# Huawei P20 Pro "Smart view flip cover" Keeps OLED on?



## Deadmau2210 (Jun 19, 2018)

Hey,
i recently bought a P20 Pro + the official smart view cover.

The P20 pro has a nice OLED Display but the part of the screen, visible through the cover, doesnt seem to dimm / deactivate (even though deactivate is probably a wrong word for it) unused pixels.
You can see what i mean by the attached images.

My questions are: Is that normal, can someone relate? If its not, is it a hardware or software error? If its a hardware error should i get my screen fixed?

Thanks in advance!

(Both pictures with 100% brightness)
When the smart-cover-function IS active:









When the smart-cover-function IS NOT active:


----------



## SpywareDr (Mar 31, 2014)

https://consumer.huawei.com/en/support/faqs/detail/?id=235434&name=HUAWEI P20 Pro

?


----------



## Deadmau2210 (Jun 19, 2018)

SpywareDr said:


> https://consumer.huawei.com/en/support/faqs/detail/?id=235434&name=HUAWEI P20 Pro
> 
> ?


That setting is like what the case tries to do just better (with a perfect Black). But its not focused on the "window" of the cover. Closing the cover disables the always on function as long as its closed.
Plus i dont what to get rid of my case.
I think i didnt explain enough what i actually mean.

On the right (of the highlighted area) you can see what color it should be.
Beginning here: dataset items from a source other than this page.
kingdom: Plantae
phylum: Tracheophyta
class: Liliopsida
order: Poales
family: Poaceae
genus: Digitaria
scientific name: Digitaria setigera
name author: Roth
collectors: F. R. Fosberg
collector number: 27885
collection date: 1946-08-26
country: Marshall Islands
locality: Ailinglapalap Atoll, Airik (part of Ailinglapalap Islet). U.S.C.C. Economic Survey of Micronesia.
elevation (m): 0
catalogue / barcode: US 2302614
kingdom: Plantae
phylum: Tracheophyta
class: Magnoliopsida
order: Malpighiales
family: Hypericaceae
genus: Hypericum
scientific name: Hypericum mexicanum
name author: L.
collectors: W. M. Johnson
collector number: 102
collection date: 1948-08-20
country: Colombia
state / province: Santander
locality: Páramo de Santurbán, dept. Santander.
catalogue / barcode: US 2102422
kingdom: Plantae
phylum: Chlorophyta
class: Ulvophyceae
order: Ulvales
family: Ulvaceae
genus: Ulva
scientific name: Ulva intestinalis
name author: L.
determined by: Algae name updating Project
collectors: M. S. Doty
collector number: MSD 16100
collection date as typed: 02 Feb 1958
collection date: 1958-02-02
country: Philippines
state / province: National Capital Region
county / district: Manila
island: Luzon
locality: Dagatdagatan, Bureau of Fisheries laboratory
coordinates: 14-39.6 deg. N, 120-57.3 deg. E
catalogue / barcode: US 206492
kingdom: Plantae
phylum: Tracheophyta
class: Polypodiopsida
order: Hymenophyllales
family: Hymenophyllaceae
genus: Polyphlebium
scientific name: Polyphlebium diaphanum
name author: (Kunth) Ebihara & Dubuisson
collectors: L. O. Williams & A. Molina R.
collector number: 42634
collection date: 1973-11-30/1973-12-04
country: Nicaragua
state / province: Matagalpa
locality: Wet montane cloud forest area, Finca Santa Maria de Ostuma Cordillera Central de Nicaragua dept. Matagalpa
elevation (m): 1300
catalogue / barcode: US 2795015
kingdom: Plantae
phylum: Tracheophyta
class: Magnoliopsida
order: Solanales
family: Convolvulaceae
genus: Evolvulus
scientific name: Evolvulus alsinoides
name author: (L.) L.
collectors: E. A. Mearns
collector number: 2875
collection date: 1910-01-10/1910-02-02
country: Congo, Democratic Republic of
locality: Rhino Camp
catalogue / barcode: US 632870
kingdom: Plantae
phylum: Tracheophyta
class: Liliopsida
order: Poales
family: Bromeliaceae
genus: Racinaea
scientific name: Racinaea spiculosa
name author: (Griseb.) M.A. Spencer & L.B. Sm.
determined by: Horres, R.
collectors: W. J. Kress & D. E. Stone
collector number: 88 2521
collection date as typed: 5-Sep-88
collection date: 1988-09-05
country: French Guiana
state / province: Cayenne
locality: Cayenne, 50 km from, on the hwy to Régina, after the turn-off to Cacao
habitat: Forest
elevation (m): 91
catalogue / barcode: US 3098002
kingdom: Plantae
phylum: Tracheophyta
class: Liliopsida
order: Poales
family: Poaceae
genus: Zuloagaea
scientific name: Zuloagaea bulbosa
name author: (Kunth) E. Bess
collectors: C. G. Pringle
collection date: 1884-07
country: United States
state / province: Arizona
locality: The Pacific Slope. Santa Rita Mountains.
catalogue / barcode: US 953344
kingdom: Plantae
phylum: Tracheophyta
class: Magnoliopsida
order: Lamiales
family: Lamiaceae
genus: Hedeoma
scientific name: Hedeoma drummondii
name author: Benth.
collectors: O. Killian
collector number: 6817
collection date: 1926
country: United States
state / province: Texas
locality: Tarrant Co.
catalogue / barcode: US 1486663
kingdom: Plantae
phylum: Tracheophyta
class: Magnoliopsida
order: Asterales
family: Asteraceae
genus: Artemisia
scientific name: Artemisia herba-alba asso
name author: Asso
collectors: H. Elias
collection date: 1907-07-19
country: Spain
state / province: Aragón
On the left what it displays.









The screen overall works fine. The Black levels are as nice as they can be.

Only if the phone notices that the case cover is in its closed state, the normally perfect black appears like its from a LCD display


----------



## SpywareDr (Mar 31, 2014)

Looks like to increase the blackness of the background would require reducing the brightness.


----------